子どもにこそ人権や権利がないとならない(そうでないと、問題がおきてしまうのがある)

 人格ができていないのが子どもである。子どものころから人権や権利を持ち出すのはよくない。雑誌の対談の中でこうした意見が言われている。学校の生徒に人権は無いとか、体罰よりも戦後教育を全否定せよ、といったことも言われている。

 人格ができていないのが子どもだということだが、人格というのはいつの時期にできあがるものなのだろうか。ここまでは人格ができていなくて、ここから先は人格ができている、とはっきりとさし示すのはできづらい。そうしたものではないだろう。

 人格が有るのと無いのとで分けるのは適したものとは言えそうにない。それを分けてしまうのは、人格を実体視してしまうことにつながりかねない。そうではなくて、みんなにあまねく人格があるとした方がふさわしい。建て前であるのはまぬがれないかもしれないが。

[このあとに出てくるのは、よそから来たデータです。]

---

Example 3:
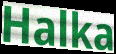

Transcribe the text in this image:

Halka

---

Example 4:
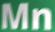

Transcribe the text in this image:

Mn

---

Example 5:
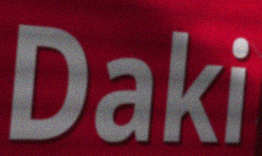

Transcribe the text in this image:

Daki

 子どもには人格ができていないために、子どものころから人権や権利を持ち出すのはまずいとするのには、うなずくことはできない。その逆に、子どものころから人権や権利を持ち出すようにするのがのぞましい。

 人格ができているかいないかというよりは、そうしたこととは関わりなく、生きて行くためにいる基本的必要(ベーシック・ニーズ)は誰であってもそれを満たすことができるのが理想だ。この必要を満たすのは、子どもであるとか大人であるとかというのは関わりがない。何かをなした(支払った)対価として与えられるものではなく、贈与によるものである。

 子どもとひとくくりに言っても、相対的に強い子どももいれば弱い子どももいる。ちがいがある。生き抜いて行きやすい子どもを主としてしまうと、生存者バイアスにおちいってしまう。それを避けるためには、子どもは可傷性(ヴァルネラビリティ)を持っていると見なすことがいる。可傷性をもつ子どもを守るために、人権や権利を十分にとることがいる。人権や権利は、子どもから大人がうばってはいけないものだろう。

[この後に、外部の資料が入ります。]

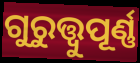
ଗୁରୁତ୍ତ୍ୱୁପୂର୍ଣ୍ଣ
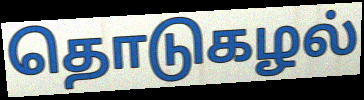
தொடுகழல்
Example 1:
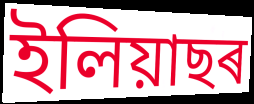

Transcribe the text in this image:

ইলিয়াছৰ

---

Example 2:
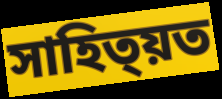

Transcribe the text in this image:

সাহিত্য়ত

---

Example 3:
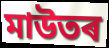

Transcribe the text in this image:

মাউতৰ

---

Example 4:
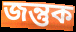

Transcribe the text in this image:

জন্তুক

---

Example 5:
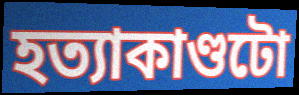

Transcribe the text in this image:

হত্যাকাণ্ডটো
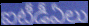
ఐటీడీఏలు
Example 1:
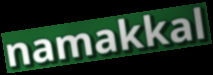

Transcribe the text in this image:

namakkal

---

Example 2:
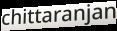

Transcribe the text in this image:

chittaranjan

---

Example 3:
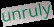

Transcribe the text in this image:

unruly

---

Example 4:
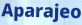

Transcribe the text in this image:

Aparajeo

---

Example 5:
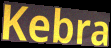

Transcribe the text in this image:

Kebra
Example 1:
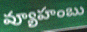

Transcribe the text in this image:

వ్యూహంబు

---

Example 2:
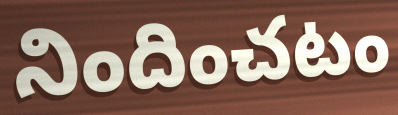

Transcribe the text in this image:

నిందించటం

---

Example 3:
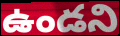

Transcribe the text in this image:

ఉండని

 子どもを厳しくしつけて育てたほうがよいのだというのも言えるのがあり、それについての十分な反論にはなっていないのはあるかもしれない。子どもを厳しくしつけて育てるのがよいとするのは、まちがった意見だということはできそうにない。それはそれで(やりようによっては)うまくすれば一つの正しいあり方ではあるのだろう。父権主義(パターナリズム)になるのはいなめないが。

 一つ見すごしてはならないのは、大人とは分け隔てて、子どもだからというふうに見てしまうことで、それが差別になってしまうことがあるのがあげられる。子どもの生存は、大人と同じように、守られないとならない。子どもが健やかに育って行くのは社会にとっての益である。子どもの生存がおびやかされて、しいたげられて、傷ついてしまうのは、社会の中にあることだし、決してめずらしいことではない。学校ではいじめの被害は深刻だ。家庭では虐待が行なわれるのはまれなことではない。

 不幸にも子どもが命をうばわれたり絶ってしまったりしてしまった例があり、これはあってはならないことだけど、それがおきてしまったのがある。命は保たれるにしても、ずっと癒えない傷を負いつづけることもある。これは子どもに暴力が振るわれたことをあらわす。この負のできごとに子どもが見舞われたことは、子どものあり方を不当にねじ曲げてしまったことになる。こうした不当なことがおきてしまうのを減らして行き、無くして行くことがないとならない。負のできごとがおきてしまうことは、社会が不健全であることをあらわす。非人間的な社会であることをあらわしている。社会が抱える否定の契機が隠ぺいされて抹消されてしまっている。否定の契機は社会が抱える負の痕跡である。